In October 2024, SuperKitties was included in the Disney Junior Cinema Club, a UK-based interactive cinema experience aimed at pre-school audiences. The event featured screenings at select cinemas, including Cineworld, Vue, Odeon, Everyman, and Picturehouse locations. Designed to introduce young children to the big screen, the program combined episodes from Disney Junior series with interactive segments such as songs, games, and dancing. As part of the line-up, SuperKitties was showcased alongside other titles like Spidey and His Amazing Friends, Bluey, and Winnie the Pooh shorts.

==Reception==
===Critical response===
Marsella Evans of Plugged In said that SuperKitties is a well-executed and lighthearted preschool series. She complimented the show's positive messages about bravery, kindness, and friendship, noting that the animal villains always learn from their mistakes. Evans found that the series maintains an age-appropriate level of adventure, ensuring a safe and engaging experience for young viewers. She stated that most episodes are wholesome and free of concerns.
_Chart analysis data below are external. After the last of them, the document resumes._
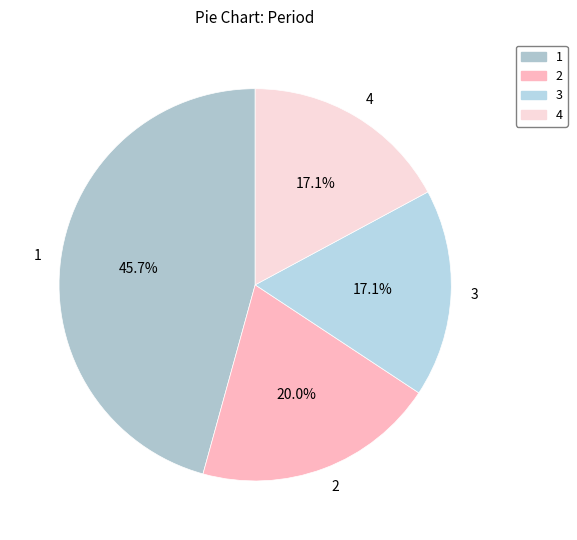

How many segments does this pie chart have?

4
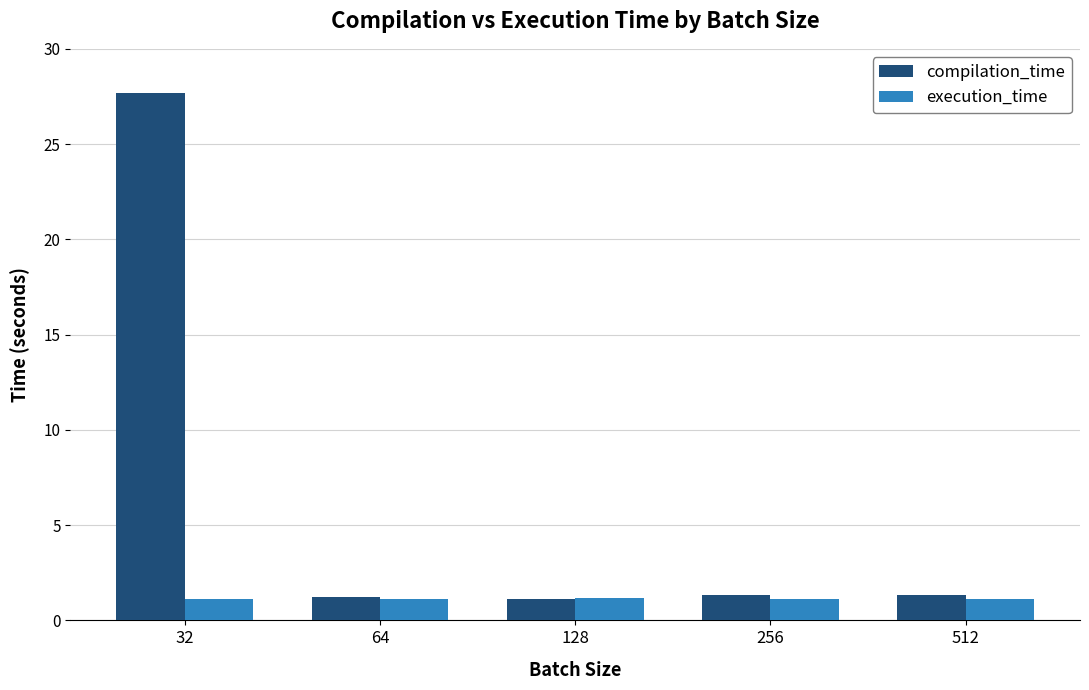

What is the value of the compilation_time bar at the 3rd from the left?

1.1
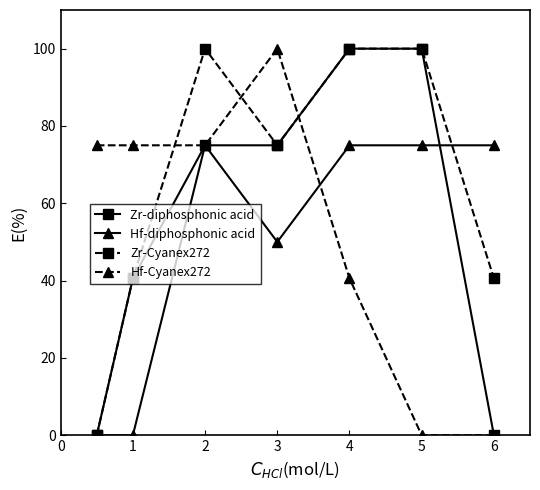

What is the maximum value for Hf-Cyanex272?

100.0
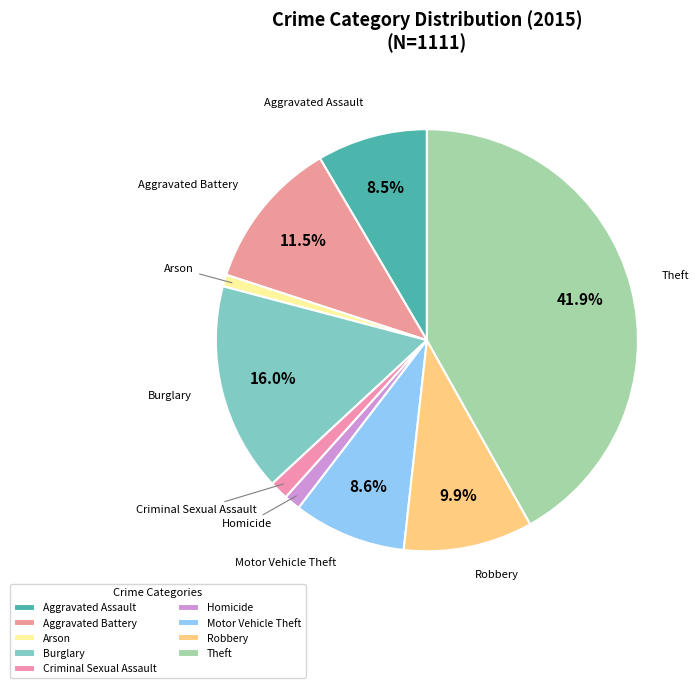

How many segments does this pie chart have?

9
Ashley Moulton of Common Sense Media gave SuperKitties a grade of four out of five stars and said that the show models social-emotional skills through its team of superhero cats. She complimented the series for promoting empathy, teamwork, and kindness while ensuring that the mild adventure never puts characters in real danger. Moulton found that SuperKitties delivers positive messages about doing the right thing and helping others, with even the villains learning from their mistakes by the end of each episode. She stated that SuperKitties is an adorable program that effectively teaches young viewers about emotions and communication in a safe and engaging way. Marisa Lascala of Good Housekeeping ranked SuperKitties 7th in their "13 Best Toddler TV Shows" list. She said that SuperKitties is a good choice for toddlers and preschoolers, especially for animal lovers and superhero fans. She praised the show's social-emotional focus, highlighting how the superhero cats empathize with the villains' motivations rather than simply defeating them. LaScala found that the series combines adventure with valuable lessons in kindness and understanding, making it both entertaining and educational. She stated that creator Paula Rosenthal carefully studied cat behavior for authenticity and noted that parents might also enjoy the show's James Bond-inspired theme song.

===Ratings===
SuperKitties was the newest series among the top 10 most-watched preschool shows in 2024. It achieved significant success, with its toy line helping to expand its reach. By the end of 2024, the series was recognized as the No. 1 new preschool property of the year, according to Circana figures.

===Accolades===

| Year | Award | Category | Nominee(s) | Result | Ref. |
| 2023 | Children's and Family Emmy Awards | Outstanding Main Title | SuperKitties | Nominated |  |
| Outstanding Voice Performer in a Preschool Animated Program | James Monroe Iglehart | Nominated |
| 2024 | Kidscreen Award | Preschool Programming – Best New Series | SuperKitties | Won |  |
| 2025 | Children's and Family Emmy Awards | Outstanding Voice Performer in a Preschool Program | Kari Wahlgren | Won |  |
| 2026 | Children’s and Family Emmy Awards | Outstanding Voice Performer in a Preschool Program | Pamela Adlon | Nominated |  |
| 2027 | Children’s and Family Emmy Awards | Outstanding Music Direction and Composition for an Animated Program | Vidjay Beerepoot | TBA |  |

==In other media==
- In 2023, the characters from SuperKitties appeared in the touring live-action arena show Disney Junior Live On Tour: Costume Palooza.
- In August 2025, SuperKitties was featured as part of Disney Jr. Let's Play!, a three-day event held at Disney California Adventure Park and the Downtown Disney District. The celebration included a "Confection Purrfection with the SuperKitties" cupcake decorating activity and limited-time photo opportunities themed around the series. SuperKitties was also highlighted alongside other Disney Jr. shows such as Bluey, Spidey and His Amazing Friends, and Mickey Mouse Clubhouse+ in dedicated event spaces and themed displays.